#### [TASK TO COMPLETE]
Every line from the one with "ring mcp: (372, 348)" to the one with "ring pip: (280, 208)", including those two, is to be copied exactly; all other lines of the entries below are left out.

#### [Saved data entries]
--- START ---
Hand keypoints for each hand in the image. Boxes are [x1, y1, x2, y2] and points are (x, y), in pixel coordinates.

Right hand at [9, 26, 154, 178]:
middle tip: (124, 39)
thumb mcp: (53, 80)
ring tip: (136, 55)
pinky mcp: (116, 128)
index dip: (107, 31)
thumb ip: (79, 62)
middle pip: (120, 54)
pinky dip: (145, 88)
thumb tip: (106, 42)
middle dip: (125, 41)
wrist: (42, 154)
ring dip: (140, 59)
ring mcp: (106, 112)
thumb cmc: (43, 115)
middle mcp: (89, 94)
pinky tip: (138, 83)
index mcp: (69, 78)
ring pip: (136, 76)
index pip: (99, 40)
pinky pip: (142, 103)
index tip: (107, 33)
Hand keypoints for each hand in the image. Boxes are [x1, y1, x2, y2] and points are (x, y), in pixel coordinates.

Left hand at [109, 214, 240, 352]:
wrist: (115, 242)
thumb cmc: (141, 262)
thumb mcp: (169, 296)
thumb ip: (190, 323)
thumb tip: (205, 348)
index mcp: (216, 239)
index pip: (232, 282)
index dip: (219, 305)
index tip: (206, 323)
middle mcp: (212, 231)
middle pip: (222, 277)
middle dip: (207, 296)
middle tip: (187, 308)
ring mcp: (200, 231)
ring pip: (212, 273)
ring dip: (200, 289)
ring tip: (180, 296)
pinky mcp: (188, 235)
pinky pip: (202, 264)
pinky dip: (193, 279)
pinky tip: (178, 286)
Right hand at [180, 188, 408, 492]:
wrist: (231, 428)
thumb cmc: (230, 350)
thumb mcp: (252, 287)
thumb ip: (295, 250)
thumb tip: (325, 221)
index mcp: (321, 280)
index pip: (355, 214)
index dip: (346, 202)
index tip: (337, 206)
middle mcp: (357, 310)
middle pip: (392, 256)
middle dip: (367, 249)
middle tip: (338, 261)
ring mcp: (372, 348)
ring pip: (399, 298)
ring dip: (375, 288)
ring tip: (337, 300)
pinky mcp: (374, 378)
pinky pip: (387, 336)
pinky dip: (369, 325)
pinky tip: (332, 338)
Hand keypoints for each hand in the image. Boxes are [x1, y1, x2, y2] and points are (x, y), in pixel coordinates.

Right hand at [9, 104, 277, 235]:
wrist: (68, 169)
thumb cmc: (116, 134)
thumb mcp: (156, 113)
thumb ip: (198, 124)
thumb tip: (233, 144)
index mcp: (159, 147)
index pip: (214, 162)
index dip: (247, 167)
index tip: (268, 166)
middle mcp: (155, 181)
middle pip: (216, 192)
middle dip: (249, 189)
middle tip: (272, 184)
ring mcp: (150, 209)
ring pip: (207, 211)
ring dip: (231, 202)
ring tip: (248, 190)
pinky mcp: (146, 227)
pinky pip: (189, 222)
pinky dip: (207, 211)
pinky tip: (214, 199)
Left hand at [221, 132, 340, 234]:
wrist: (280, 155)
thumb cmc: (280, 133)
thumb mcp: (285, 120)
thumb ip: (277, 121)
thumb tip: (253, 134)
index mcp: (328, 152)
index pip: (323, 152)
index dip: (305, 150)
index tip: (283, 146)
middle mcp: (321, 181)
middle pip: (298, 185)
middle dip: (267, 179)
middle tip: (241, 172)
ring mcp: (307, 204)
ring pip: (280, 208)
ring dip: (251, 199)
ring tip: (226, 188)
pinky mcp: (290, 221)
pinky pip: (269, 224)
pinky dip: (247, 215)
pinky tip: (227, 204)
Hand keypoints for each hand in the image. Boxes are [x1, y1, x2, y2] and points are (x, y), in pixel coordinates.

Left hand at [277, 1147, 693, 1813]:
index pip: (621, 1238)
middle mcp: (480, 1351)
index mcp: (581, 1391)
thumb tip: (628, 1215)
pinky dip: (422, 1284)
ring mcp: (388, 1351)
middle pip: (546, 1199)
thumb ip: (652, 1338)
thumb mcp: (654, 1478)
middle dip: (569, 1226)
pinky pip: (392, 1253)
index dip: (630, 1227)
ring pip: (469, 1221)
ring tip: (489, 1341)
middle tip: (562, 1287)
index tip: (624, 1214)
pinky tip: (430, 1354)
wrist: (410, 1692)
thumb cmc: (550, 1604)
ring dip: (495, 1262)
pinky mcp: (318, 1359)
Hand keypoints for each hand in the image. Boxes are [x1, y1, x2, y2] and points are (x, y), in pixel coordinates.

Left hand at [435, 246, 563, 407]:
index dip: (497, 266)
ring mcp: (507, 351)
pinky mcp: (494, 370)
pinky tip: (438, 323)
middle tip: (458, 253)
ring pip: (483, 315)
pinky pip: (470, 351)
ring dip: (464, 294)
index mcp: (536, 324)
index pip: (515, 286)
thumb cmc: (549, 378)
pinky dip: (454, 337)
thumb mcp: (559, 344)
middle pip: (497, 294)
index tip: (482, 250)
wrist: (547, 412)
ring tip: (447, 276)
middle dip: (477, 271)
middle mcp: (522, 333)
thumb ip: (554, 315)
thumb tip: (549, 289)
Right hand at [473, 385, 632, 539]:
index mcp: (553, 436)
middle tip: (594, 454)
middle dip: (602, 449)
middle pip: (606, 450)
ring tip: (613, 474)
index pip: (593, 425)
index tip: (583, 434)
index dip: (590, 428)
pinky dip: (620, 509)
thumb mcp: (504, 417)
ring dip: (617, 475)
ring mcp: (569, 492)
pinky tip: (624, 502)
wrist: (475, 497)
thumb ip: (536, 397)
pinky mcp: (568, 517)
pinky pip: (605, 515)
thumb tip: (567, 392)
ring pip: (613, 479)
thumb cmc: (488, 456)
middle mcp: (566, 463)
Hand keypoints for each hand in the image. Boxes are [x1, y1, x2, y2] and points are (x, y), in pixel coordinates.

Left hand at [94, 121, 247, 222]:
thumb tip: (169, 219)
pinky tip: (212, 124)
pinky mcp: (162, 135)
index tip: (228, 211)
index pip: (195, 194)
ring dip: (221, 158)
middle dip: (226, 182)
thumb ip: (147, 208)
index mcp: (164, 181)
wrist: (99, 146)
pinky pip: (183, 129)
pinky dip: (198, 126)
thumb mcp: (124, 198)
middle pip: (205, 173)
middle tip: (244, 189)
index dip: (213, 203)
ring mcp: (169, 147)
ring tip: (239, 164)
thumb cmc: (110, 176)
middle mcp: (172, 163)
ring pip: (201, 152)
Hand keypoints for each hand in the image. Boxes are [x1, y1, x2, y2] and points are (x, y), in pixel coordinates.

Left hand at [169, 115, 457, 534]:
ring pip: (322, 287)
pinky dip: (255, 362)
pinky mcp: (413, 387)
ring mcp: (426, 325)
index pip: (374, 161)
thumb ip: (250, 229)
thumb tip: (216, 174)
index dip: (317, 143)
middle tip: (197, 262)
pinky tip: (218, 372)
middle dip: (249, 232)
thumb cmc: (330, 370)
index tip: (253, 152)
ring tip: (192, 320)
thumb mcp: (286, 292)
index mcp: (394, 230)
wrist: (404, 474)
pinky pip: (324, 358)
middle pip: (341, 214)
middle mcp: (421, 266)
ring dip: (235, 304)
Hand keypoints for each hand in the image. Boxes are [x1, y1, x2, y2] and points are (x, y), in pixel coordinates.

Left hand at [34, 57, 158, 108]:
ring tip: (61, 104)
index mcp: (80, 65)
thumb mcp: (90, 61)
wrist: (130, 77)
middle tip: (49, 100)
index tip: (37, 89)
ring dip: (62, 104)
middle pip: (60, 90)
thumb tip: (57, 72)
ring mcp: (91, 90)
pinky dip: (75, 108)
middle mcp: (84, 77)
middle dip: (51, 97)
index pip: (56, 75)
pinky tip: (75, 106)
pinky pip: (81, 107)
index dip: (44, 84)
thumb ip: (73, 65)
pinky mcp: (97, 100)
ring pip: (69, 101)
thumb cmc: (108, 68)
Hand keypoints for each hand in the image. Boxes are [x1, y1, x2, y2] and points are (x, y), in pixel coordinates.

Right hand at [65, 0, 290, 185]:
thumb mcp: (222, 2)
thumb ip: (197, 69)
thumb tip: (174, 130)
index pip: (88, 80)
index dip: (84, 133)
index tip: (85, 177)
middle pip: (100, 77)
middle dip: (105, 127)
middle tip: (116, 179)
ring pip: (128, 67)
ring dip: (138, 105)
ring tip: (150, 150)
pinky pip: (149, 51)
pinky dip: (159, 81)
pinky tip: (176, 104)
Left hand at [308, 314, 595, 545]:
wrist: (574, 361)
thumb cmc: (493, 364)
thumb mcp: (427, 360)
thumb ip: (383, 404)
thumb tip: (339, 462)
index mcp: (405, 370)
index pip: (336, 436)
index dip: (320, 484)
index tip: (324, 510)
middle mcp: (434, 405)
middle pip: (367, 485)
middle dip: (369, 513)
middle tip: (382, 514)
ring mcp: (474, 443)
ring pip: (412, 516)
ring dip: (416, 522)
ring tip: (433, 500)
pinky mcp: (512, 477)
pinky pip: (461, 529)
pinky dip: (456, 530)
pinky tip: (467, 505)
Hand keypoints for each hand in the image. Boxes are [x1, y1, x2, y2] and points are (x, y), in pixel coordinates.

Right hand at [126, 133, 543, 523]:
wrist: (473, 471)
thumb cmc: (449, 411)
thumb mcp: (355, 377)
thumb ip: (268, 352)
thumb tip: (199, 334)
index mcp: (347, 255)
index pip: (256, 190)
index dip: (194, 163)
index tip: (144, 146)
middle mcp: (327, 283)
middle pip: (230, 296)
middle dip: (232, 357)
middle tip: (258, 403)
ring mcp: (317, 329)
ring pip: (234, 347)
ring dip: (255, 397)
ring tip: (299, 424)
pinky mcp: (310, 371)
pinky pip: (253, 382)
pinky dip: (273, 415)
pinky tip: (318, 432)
--- END ---
#### [ANSWER]
ring mcp: (372, 348)
ring pip: (399, 298)
ring dip: (375, 288)
ring tip: (337, 300)
pinky mcp: (374, 378)
pinky pip: (387, 336)
pinky dip: (369, 325)
pinky tip: (332, 338)
Hand keypoints for each hand in the image. Boxes are [x1, y1, x2, y2] and points are (x, y), in pixel coordinates.

Right hand at [9, 104, 277, 235]:
wrist: (68, 169)
thumb cmc: (116, 134)
thumb mcp: (156, 113)
thumb ip: (198, 124)
thumb tip: (233, 144)
index mcp: (159, 147)
index pip: (214, 162)
index dip: (247, 167)
index tip: (268, 166)
middle mcp: (155, 181)
middle pip: (216, 192)
middle dip: (249, 189)
middle tip: (272, 184)
ring mcp: (150, 209)
ring pip: (207, 211)
ring dip: (231, 202)
ring tip: (248, 190)
pinky mcp: (146, 227)
pinky pip: (189, 222)
pinky dip: (207, 211)
pinky tip: (214, 199)
Left hand at [221, 132, 340, 234]:
wrist: (280, 155)
thumb cmc: (280, 133)
thumb mcp: (285, 120)
thumb ip: (277, 121)
thumb tip: (253, 134)
index mcp: (328, 152)
index pip: (323, 152)
index dip: (305, 150)
index tip: (283, 146)
middle mcp: (321, 181)
middle pip: (298, 185)
middle dip: (267, 179)
middle tip: (241, 172)
ring mcp: (307, 204)
ring pip: (280, 208)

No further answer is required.